● **Extracted material**
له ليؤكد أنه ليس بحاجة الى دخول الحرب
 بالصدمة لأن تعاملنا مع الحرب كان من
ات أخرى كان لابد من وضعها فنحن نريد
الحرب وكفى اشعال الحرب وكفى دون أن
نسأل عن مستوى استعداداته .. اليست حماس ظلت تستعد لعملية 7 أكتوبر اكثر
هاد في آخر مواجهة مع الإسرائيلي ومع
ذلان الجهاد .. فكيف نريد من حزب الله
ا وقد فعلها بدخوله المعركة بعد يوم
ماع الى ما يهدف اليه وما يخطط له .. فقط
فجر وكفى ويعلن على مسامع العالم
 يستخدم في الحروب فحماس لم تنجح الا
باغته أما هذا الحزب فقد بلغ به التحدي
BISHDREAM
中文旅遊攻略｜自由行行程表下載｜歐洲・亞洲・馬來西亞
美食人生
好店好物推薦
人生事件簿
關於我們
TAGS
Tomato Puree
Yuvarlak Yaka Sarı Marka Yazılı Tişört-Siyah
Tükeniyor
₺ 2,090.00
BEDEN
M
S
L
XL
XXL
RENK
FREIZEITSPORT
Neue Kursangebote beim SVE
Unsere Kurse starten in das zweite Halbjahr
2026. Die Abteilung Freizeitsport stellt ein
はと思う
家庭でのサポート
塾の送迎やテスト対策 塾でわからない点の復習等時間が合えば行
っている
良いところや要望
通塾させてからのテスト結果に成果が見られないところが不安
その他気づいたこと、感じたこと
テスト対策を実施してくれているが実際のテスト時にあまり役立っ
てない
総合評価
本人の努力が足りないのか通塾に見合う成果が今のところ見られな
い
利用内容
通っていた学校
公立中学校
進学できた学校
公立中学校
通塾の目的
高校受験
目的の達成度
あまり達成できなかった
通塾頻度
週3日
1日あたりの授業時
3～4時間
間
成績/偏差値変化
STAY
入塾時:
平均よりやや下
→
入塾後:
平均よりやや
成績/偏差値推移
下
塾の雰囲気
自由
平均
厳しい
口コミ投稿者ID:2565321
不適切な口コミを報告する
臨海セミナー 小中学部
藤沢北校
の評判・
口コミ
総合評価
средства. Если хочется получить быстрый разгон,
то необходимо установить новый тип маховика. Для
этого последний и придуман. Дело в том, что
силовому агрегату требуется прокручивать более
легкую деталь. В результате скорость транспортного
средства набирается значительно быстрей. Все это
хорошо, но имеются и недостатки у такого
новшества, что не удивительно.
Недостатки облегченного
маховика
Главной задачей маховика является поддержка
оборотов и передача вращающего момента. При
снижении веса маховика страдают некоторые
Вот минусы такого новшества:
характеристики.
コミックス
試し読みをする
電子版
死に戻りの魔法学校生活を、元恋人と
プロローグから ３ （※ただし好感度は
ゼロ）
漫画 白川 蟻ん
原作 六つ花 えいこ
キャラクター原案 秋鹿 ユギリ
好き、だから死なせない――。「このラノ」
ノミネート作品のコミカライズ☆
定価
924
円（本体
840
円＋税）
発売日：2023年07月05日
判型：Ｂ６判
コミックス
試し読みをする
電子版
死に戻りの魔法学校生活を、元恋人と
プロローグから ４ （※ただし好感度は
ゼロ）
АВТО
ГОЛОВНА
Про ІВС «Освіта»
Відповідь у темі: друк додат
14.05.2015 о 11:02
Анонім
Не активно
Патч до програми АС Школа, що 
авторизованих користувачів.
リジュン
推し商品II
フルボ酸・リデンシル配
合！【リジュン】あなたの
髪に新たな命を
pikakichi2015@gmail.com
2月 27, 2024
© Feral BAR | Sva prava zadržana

● **Work task**
From the very first line of the data through the line with "فجر وكفى ويعلن على مسامع العالم" in it, please reproduce each line exactly and output nothing more.

● **Answer for the task**
له ليؤكد أنه ليس بحاجة الى دخول الحرب
 بالصدمة لأن تعاملنا مع الحرب كان من
ات أخرى كان لابد من وضعها فنحن نريد
الحرب وكفى اشعال الحرب وكفى دون أن
نسأل عن مستوى استعداداته .. اليست حماس ظلت تستعد لعملية 7 أكتوبر اكثر
هاد في آخر مواجهة مع الإسرائيلي ومع
ذلان الجهاد .. فكيف نريد من حزب الله
ا وقد فعلها بدخوله المعركة بعد يوم
ماع الى ما يهدف اليه وما يخطط له .. فقط
فجر وكفى ويعلن على مسامع العالم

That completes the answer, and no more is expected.